A fallen New Zealand mountaineer has provided inspiration for an opera by British composer Joby Talbot.
Everest tells the tragic story of Rob Hall who died on the mountain in 1996 in a blizzard that claimed the lives of eight mountaineers.
Dallas Opera commissioned and premiered the opera two years ago and it continues to tour in the US.
A performance of Everest has now been recorded and Talbot expects that to be released soon.
Meanwhile, Talbot’s choral work, Path of Miracles, which had its world premiere halted by the 2005 London Bombings, is being performed by Auckland choir Viva Voce this Queen’s Birthday weekend.
Talbot is a successful composer of music for ballet, choir and film, including A Hitchhiker’s Guide to the Galaxy.
Talbot told Upbeat that Everest was his first opera.
“I don’t really understand this urge to climb to the highest places in the world but then again, my piece doesn’t set out to criticise that in any way,” he says.
“It just explores the motivations behind the people who did it and the fascinating and very sad story of what happened that day.”
He says he was very conscious when writing the opera of not making capital out of other people’s misfortune.
“We’ve tried to make something that is really sort of a healing piece - it’s really about more than what happened that day.”
An opera requires a story that has the “emotional weight” to warrant being told in the form, he says.
And Talbot says Everest covers the big themes: heroism, hubris, love, loss, dreams, visions and disillusion and describes it as a “microcosm of man’s struggle”.
Talbot says he used a transcript of Rob Hall’s last conversation with his wife, Jan Arnold, and set the words to music.
“It’s an interesting conversation because you’ve got two people who…have to say goodbye to each other but neither one of them wants to admit to the other or maybe to their themselves that they’re saying goodbye,” he says.
“And also of course the whole conversation is on an open channel to everybody who is on the mountain. They just literally put a satellite phone to a radio and managed to patch them through.”
The entire opera distils down to that one conversation, he says.
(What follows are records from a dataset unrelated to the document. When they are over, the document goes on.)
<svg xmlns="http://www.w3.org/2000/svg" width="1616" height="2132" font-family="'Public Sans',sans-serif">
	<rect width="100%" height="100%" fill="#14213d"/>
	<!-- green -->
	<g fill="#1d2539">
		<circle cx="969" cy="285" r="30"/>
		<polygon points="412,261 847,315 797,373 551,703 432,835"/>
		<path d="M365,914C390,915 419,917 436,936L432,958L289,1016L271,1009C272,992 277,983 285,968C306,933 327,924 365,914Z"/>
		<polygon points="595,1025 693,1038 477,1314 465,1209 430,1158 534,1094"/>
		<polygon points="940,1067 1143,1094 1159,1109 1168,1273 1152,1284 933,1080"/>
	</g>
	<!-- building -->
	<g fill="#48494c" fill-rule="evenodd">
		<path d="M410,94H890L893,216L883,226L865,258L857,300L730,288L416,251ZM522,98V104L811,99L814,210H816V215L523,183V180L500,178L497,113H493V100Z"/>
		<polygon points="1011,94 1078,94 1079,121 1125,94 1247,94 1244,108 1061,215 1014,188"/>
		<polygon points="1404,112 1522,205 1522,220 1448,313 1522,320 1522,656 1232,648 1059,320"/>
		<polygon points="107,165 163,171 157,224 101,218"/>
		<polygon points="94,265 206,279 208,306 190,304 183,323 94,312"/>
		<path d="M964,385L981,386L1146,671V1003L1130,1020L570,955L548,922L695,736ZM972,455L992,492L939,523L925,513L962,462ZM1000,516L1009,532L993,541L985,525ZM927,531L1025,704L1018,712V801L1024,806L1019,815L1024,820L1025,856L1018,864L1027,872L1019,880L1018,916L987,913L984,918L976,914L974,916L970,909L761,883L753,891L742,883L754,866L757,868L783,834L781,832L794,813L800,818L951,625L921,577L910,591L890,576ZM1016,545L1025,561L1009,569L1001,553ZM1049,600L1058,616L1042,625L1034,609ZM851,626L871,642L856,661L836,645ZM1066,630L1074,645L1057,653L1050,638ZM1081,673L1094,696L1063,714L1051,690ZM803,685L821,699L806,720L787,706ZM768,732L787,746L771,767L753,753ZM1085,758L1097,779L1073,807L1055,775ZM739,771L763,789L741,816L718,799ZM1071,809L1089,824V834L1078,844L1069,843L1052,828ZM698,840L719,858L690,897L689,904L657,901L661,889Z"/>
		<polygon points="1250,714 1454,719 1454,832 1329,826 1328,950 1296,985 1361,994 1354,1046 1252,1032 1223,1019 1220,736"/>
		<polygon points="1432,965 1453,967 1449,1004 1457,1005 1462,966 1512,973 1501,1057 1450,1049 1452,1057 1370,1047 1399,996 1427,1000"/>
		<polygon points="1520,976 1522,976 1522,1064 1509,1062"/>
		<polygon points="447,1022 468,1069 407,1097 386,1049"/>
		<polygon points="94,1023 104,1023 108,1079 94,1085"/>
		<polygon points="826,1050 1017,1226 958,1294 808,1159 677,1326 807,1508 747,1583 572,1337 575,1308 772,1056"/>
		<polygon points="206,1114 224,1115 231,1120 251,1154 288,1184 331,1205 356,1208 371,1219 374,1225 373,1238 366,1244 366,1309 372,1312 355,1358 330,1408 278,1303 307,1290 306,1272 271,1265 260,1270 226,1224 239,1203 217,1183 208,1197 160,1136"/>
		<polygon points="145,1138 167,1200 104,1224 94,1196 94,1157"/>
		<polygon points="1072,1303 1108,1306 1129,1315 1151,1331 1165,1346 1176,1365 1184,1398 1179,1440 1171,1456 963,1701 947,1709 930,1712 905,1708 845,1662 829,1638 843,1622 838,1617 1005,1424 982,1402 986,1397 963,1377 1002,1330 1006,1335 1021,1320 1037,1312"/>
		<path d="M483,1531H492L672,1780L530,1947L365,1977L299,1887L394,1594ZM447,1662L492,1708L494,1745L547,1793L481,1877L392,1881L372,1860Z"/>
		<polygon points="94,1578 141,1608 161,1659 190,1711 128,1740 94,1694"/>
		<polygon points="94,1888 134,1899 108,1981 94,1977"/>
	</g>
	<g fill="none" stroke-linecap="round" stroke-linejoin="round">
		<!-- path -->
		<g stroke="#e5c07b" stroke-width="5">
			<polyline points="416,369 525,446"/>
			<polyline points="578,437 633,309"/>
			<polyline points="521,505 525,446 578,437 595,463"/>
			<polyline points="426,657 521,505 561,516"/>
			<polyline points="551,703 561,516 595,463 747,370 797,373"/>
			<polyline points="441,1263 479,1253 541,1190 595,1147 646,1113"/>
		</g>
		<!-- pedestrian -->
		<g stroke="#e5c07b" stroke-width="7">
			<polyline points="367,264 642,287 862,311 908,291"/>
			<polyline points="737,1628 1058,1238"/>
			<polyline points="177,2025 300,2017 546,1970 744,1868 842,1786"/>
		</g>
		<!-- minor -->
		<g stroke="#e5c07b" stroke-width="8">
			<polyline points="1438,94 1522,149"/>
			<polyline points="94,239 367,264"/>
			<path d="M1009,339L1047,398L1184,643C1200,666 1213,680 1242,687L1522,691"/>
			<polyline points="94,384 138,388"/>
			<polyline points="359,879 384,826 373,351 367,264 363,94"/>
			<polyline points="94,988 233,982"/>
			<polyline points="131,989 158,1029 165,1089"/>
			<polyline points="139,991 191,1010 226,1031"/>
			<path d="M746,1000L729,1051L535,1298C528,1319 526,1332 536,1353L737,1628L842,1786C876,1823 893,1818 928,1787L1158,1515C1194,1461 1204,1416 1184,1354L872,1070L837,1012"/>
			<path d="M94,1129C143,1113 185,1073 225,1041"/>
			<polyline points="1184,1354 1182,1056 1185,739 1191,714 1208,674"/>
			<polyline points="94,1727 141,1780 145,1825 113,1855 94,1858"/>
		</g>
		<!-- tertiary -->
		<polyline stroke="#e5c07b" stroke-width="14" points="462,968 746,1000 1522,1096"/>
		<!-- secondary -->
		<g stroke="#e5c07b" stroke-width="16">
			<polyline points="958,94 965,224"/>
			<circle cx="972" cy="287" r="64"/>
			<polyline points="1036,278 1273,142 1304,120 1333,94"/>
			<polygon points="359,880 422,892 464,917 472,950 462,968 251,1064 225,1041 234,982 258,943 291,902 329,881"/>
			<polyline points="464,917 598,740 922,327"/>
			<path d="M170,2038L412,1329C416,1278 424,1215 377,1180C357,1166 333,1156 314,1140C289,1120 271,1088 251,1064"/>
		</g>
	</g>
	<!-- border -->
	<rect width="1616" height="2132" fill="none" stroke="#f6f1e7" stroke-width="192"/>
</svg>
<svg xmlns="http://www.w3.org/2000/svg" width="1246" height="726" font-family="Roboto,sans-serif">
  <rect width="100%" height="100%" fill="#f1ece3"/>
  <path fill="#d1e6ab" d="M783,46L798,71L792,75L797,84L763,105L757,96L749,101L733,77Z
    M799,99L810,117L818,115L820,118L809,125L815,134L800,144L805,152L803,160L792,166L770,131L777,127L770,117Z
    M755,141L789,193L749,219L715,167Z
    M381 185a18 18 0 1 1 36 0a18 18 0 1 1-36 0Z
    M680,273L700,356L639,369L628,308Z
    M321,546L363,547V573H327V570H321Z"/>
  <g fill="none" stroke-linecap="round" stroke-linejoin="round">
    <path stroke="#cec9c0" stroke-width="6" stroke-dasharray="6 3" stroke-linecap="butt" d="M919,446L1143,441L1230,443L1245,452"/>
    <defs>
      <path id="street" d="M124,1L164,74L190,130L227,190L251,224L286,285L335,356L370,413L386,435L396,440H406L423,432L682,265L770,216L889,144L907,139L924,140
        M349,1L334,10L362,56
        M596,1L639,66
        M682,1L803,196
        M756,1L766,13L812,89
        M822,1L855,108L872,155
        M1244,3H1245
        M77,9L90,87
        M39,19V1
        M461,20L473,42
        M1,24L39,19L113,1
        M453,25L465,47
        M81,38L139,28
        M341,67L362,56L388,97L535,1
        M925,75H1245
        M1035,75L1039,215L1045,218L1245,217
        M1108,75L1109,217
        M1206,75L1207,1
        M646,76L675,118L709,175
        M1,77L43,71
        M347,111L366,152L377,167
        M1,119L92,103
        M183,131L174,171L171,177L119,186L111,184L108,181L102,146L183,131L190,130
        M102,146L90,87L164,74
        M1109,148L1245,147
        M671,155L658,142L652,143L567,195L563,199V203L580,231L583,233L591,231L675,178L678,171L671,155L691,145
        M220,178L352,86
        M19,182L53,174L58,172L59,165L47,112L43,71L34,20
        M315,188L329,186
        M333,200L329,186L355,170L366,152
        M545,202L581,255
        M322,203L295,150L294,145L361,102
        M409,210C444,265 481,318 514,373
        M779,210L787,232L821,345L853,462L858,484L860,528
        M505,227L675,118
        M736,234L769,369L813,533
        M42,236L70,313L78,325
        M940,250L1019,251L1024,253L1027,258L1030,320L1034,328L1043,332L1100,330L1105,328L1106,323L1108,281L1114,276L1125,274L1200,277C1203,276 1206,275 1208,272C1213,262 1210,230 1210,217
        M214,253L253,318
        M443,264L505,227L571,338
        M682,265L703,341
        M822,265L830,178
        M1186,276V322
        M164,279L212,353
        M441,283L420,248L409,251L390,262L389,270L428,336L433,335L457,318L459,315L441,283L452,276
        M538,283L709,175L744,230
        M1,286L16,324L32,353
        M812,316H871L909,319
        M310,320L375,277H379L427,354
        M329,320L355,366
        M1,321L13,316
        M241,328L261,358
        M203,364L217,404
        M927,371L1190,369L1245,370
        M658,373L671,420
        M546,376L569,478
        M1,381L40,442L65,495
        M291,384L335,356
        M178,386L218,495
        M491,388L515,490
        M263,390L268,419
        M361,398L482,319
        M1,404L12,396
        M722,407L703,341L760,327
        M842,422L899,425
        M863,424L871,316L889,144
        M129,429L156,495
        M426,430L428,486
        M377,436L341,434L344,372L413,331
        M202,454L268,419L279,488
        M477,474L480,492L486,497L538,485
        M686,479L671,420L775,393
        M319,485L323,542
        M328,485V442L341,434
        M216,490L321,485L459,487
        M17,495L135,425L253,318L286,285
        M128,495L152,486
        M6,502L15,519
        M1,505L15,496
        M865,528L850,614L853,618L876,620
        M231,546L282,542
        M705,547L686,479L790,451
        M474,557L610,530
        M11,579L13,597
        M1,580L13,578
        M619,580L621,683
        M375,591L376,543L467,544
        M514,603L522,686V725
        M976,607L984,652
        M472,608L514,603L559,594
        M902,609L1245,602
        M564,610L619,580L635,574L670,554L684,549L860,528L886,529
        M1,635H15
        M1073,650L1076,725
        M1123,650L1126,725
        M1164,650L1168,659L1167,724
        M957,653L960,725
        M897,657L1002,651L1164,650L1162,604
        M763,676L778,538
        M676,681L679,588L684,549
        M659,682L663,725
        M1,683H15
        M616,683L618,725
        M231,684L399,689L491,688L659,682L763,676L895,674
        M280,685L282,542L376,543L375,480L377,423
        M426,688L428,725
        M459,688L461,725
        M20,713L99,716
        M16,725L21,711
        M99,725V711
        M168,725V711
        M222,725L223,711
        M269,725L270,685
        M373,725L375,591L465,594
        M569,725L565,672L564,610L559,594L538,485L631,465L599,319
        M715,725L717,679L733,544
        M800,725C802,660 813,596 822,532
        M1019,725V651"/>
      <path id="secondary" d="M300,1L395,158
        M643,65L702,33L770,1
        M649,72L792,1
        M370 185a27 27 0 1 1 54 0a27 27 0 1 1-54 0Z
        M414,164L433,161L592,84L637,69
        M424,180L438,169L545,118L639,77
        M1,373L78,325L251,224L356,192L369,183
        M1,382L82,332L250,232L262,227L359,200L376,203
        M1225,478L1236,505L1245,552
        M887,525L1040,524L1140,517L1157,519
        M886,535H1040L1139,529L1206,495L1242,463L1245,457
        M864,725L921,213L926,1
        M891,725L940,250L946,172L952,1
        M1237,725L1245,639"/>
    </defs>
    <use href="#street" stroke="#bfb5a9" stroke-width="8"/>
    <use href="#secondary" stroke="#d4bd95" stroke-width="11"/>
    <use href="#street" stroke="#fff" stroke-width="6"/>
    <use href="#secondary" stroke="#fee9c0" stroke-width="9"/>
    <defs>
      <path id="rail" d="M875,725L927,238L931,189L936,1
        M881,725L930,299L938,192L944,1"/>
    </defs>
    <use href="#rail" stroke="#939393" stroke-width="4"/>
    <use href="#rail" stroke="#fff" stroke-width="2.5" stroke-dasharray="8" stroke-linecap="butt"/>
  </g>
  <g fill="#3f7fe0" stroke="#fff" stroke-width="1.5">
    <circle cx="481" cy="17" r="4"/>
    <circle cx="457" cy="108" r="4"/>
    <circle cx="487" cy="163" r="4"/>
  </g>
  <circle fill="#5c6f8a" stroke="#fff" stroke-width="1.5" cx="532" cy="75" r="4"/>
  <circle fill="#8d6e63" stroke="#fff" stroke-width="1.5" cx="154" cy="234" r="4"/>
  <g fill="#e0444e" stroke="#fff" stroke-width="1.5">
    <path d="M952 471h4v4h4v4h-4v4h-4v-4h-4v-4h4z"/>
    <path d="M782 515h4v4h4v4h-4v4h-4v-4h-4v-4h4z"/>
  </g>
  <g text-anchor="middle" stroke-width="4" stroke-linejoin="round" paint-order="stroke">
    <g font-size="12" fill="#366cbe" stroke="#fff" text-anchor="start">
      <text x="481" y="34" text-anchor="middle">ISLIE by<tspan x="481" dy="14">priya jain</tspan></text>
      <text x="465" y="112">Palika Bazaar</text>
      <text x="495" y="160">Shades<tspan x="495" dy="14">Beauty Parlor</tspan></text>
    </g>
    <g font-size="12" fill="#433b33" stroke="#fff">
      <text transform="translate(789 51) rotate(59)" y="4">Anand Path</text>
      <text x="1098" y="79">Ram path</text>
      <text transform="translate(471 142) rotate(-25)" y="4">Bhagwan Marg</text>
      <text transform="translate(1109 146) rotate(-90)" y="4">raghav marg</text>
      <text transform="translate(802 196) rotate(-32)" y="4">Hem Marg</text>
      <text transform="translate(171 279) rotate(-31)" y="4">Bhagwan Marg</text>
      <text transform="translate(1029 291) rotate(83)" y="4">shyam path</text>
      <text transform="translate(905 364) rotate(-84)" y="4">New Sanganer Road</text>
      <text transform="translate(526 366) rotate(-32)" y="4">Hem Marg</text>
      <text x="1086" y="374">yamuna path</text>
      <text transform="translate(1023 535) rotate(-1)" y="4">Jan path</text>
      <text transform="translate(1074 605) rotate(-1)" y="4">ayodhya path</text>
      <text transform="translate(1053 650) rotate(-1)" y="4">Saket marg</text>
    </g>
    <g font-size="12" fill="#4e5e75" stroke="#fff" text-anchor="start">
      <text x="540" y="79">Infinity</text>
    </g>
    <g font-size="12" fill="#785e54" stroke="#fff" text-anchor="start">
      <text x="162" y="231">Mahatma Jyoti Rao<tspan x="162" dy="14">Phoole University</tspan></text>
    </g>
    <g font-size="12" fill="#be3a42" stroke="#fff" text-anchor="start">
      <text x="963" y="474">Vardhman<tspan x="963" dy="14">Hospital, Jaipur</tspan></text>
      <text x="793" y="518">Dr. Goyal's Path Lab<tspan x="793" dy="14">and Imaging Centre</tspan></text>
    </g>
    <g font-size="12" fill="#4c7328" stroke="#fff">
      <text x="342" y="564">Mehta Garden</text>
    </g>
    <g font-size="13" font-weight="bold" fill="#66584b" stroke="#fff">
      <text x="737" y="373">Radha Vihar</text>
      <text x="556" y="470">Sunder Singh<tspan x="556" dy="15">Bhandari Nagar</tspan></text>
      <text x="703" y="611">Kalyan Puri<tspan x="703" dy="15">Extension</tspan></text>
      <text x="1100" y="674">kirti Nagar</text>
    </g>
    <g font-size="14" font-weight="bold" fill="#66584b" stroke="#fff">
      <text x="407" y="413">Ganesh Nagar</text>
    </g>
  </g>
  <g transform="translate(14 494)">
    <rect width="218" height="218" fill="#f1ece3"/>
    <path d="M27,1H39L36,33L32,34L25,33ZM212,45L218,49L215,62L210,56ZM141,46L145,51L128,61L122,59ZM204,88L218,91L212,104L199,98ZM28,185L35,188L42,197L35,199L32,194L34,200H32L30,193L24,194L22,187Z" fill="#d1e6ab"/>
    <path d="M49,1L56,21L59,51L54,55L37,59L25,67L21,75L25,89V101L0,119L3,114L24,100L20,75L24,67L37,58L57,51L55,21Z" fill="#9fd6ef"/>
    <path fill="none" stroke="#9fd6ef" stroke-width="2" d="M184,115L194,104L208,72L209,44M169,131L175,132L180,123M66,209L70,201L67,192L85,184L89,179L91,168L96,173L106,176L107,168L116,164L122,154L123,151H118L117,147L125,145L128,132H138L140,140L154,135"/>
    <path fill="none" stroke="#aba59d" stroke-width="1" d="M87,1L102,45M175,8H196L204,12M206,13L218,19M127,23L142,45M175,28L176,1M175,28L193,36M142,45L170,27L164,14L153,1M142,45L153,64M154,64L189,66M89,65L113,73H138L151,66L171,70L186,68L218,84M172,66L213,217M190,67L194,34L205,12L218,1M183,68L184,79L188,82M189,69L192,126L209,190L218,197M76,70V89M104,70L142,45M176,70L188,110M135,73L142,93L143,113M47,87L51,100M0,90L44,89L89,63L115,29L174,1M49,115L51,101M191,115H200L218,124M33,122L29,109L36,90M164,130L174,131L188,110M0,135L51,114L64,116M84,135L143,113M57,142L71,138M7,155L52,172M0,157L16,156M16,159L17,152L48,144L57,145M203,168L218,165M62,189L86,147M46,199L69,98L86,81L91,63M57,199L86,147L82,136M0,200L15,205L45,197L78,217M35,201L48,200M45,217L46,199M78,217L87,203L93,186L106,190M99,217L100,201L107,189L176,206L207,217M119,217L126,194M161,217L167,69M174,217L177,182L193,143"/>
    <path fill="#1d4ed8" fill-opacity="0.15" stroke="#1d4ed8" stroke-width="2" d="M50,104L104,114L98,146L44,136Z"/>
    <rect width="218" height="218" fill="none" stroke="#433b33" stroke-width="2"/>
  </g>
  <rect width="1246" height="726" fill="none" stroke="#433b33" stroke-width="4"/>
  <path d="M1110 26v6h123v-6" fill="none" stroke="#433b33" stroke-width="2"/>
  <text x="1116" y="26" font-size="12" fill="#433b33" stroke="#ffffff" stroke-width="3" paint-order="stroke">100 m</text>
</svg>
“There’s a thudding heartbeat in the background and there’s a moment of stillness as they have this conversation and then the music sort of takes Rob away and then we are left with Jan.”
Talbot describes the mountain as having a “monstrous kind of presence musically”, as if its stomach is grumbling.
“It’s very sort of rumbly, scary, weird, disembodied music,” he says.
He says after Jan and Rob say goodbye, the opera takes a more meditative and healing turn.
“It takes the audience up and off and shows you something that is bigger than just our little concern, some kind of, I don’t know, infinite spiritual vision or something.”